Le Poste italiane dispongono di 14.000 uffici ed oltre duecento centri di smistamento (informazioni tratte dal sito clicca qui). E' ragionevole presupporre che ognuno di questi uffici sia provvisto di almeno un computer, e pertanto che siano soggetti al canone cosi' come qualsiasi privato cittadino. Il canone speciale ha validita' limitata all'indirizzo per cui e' stipulato, e pertanto le Poste italiane devono circa 14.000 canoni di abbonamento Rai, per un totale di circa 13.018.880 Euro.(1)
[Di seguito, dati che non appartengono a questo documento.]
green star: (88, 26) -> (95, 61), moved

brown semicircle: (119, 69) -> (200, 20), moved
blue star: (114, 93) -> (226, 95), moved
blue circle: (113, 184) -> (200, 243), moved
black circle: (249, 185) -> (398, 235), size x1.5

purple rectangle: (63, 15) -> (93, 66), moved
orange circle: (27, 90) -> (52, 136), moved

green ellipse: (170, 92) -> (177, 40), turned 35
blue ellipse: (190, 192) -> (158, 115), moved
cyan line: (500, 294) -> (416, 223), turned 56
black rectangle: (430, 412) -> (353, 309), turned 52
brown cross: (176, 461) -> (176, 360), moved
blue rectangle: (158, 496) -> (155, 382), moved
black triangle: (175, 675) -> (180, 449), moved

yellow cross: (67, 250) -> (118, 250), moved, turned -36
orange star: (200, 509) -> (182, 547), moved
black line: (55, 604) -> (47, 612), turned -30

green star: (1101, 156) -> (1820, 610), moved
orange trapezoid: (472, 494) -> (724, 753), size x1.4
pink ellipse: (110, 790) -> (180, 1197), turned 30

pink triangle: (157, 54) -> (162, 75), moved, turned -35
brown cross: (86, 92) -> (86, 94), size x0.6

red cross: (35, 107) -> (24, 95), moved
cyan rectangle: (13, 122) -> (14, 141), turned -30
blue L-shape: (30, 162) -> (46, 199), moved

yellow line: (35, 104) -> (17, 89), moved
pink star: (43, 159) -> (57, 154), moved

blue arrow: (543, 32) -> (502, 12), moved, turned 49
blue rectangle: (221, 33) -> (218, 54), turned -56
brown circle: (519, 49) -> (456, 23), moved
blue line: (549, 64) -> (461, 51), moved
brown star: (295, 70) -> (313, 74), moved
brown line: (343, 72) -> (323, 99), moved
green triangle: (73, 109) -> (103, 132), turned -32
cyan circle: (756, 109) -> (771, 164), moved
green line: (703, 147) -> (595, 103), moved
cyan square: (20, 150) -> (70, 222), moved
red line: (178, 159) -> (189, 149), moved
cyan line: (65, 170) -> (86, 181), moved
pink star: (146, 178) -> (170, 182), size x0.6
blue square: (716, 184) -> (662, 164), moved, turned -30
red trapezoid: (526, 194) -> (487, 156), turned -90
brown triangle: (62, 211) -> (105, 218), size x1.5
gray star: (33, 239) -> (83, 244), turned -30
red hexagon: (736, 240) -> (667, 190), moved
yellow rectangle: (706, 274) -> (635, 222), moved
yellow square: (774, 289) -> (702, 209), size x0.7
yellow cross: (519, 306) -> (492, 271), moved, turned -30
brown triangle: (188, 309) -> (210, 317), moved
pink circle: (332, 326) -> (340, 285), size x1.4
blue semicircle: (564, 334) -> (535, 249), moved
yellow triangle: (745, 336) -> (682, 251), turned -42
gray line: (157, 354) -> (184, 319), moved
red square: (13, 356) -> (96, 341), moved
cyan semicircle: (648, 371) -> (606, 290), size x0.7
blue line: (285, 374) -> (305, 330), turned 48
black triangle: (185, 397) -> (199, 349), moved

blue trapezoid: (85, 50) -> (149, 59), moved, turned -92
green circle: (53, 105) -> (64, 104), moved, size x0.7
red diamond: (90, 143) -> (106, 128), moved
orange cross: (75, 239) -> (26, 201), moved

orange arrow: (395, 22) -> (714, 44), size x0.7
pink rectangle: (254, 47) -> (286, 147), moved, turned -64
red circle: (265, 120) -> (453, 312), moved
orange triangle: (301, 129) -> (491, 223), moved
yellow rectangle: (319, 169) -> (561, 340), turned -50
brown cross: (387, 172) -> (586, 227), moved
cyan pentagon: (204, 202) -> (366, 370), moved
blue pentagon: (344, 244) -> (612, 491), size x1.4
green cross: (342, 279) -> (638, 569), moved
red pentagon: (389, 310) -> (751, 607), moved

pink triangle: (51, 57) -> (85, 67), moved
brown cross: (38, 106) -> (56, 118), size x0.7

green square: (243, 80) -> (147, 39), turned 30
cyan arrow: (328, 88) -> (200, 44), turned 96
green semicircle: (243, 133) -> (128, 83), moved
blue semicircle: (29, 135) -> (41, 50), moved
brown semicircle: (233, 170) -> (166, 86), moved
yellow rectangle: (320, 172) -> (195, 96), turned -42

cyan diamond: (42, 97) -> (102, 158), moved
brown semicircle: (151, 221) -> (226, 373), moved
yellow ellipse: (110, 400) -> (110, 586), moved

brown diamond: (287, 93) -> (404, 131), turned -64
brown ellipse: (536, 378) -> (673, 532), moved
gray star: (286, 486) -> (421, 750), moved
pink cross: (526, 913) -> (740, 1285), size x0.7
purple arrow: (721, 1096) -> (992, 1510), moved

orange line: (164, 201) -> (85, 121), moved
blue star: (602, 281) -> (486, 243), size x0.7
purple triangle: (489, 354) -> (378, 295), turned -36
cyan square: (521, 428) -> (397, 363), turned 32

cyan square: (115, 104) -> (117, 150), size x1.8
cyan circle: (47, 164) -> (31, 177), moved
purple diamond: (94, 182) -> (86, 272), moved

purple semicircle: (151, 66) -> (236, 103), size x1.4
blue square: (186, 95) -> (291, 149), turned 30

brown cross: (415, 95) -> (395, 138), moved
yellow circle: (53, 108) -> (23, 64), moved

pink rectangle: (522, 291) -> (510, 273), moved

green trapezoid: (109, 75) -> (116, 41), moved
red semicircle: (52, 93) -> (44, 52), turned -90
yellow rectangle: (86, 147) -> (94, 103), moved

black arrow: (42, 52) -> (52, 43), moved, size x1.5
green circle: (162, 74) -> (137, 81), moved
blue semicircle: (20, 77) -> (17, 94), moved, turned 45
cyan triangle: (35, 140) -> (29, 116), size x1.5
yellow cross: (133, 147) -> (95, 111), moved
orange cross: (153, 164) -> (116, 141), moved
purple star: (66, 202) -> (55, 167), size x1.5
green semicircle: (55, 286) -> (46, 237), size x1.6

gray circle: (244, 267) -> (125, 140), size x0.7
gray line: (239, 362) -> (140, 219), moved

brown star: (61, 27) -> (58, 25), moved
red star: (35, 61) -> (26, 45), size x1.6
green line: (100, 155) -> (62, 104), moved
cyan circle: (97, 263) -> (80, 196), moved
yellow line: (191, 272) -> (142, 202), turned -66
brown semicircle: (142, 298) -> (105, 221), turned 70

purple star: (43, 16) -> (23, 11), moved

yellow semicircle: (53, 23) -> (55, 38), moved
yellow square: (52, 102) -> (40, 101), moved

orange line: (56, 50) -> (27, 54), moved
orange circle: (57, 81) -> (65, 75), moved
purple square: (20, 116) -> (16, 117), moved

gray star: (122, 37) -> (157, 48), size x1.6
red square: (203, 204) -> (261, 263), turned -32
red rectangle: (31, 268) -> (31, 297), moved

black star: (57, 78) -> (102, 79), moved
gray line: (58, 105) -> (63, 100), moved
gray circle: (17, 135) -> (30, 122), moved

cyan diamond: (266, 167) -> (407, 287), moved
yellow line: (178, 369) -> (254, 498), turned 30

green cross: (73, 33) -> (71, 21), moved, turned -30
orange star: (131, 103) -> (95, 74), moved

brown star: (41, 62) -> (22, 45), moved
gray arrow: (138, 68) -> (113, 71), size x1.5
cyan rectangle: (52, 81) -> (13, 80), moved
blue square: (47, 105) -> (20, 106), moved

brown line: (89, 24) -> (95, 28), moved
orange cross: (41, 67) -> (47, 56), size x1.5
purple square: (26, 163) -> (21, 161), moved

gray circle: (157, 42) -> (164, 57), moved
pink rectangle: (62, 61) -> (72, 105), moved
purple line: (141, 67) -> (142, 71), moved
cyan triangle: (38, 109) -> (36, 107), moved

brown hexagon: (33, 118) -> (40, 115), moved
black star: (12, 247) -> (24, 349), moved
Ma dal bilancio 2006 delle Poste (2), alla voce che dovrebbe riportare anche tale imposta ("Altre imposte e tasse / Altre", p. 242) e' riportato un esborso di 5.426.000 euro per il 2006. E' del tutto evidente che l'evasione del canone Rai da parte delle Poste italiane varia da un minimo di 7.592.880 euro -ammesso che la voce "altre imposte" riguardi solamente il canone Rai- ed un massimo di 13.018.880 per l'anno 2006.

(1) Trattandosi di apparecchi agli sportelli, il canone speciale e' di categoria C (Euro 929,92), come hanno confermato gli uffici regionali della Rai.